• [Required action]:
Transcribe the following entries letter for letter, without the pictures.

• [Records from a dataset]:
■ ■ ■ ■ ■ ■ ■
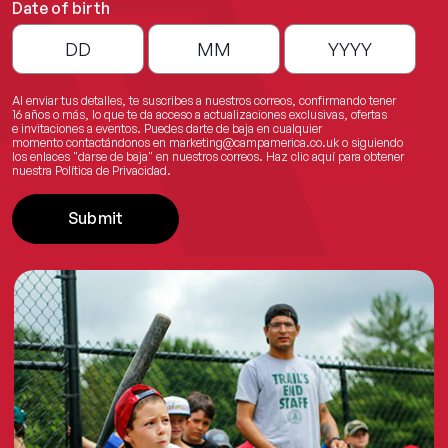
Date of birth
Al enviar tus detalles, te suscribes a nuestros correos, confirmando tener
16 años o más, lo que te da acceso a actualizaciones exclusivas, ofertas
e invitaciones a eventos. Puedes darte de baja en cualquier
momento contactándonos en
marketing@campamerica.co.uk
o siguiendo
los enlaces "darse de baja" en nuestros correos.
Haz clic aquí
para obtener
nuestra Política de Privacidad.
Submit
■ ■ ■ ■ ■ ■ ■
• [Written reply]:
Date of birth
Al enviar tus detalles, te suscribes a nuestros correos, confirmando tener
16 años o más, lo que te da acceso a actualizaciones exclusivas, ofertas
e invitaciones a eventos. Puedes darte de baja en cualquier
momento contactándonos en
marketing@campamerica.co.uk
o siguiendo
los enlaces "darse de baja" en nuestros correos.
Haz clic aquí
para obtener
nuestra Política de Privacidad.
Submit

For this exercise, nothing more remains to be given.